The following editorial firstappeared in the Fort Worth Star-Telegram:
Depending on which source is talking, anywhere from 100,000 to 210,000 gallons of oil are spilling into the Gulf of Mexico every day that the leaks at BP's Deepwater Horizon well remain uncapped.
The Joint Incident Command estimates that the well has leaked at least 74,000 barrels of oil, or 3.1 million gallons, since the April 20 explosion 50 miles from the Louisiana coast.
Currents in the Gulf make it unlikely that the Texas coastline will be hit by most of the mess, but beachgoers shouldn't be surprised to see tar balls washing up in a few weeks. Of course, coastal residents and regular visitors to the Texas beaches are familiar with the sticky remnants of minor spills from oil drilling in the Gulf.
A reality in 21st-century America is that the nation's dependence on oil isn't going away anytime soon. Drilling on land or under water remains a necessity - or an evil, depending on one's viewpoint. But virtually every person who decries the environmental damage that's a byproduct of oil exploration has a house or office filled with petroleum-based products.
As Rep. Henry Waxman, chairman of the House Energy and Commerce Committee, said Tuesday during an interview on KPCC public radio in Los Angeles, "(W)e are so dependent on oil as an energy source that we subject ourselves to these disasters." The BP spill, without question, is the poster child for why the nation must develop cleaner energy sources: fuel cells, solar, wind, nuclear. But even as the country moves away from oil, the need for it remains.

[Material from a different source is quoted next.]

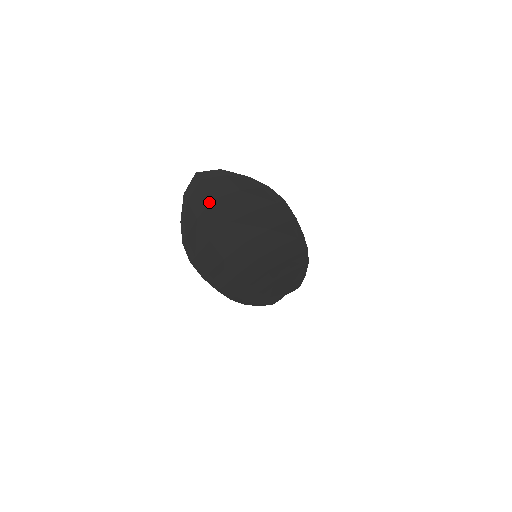
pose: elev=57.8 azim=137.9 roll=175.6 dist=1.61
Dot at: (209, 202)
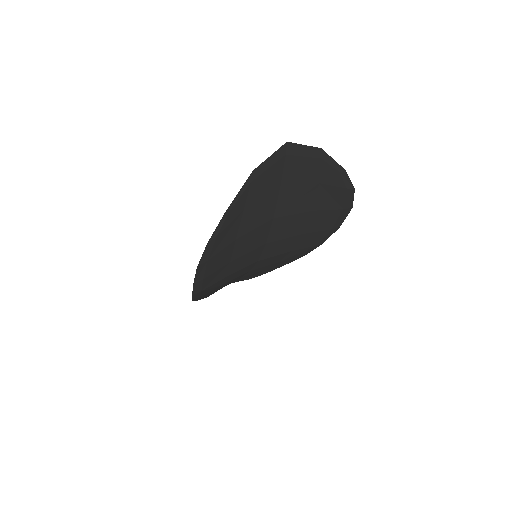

The Senate energy bill introduced Wednesday recognizes that reality by including provisions calling for some offshore drilling.
A permanent ban on offshore drilling would be a knee-jerk reaction to a catastrophic event. That said, the industry must demonstrate more than just a willingness to prevent or control the damage that's risked every time a pipe is sunk into the ocean.
If it takes outside impetus to make that happen, so be it. Congress should get the industry's attention with proposals to lift limits on punitive damages against big oil companies involved in spills and to raise civil and criminal penalties associated with violating provisions of the Outer Continental Shelf Lands Act.
Industry isn't the only responsible party in this passion play. States have been more than happy to bank a share of the revenues generated by offshore drilling. Will they be so pleasant if they are expected to share the cost of cleanup and prevention? Do they raise that money by establishing oil spill liability trust funds similar to the one run by the feds and funded through a per-barrel tax?
During testimony before the Senate Energy and Natural Resources Committee Tuesday, executives from BP, rig owner Transocean Ltd. and well contractor Halliburton pointed fingers at one another instead of taking responsibility. It was a clear signal that lawsuits are likely to tie up payments of "legitimate" claims, as BP's top executive Tony Hayward phrased it, for the near future.
Too easily forgotten in all the talk about blame-placing and cleanup payments is that 11 men lost their lives in that blast. Their families will never be made whole, no matter how much money is doled out in compensation checks.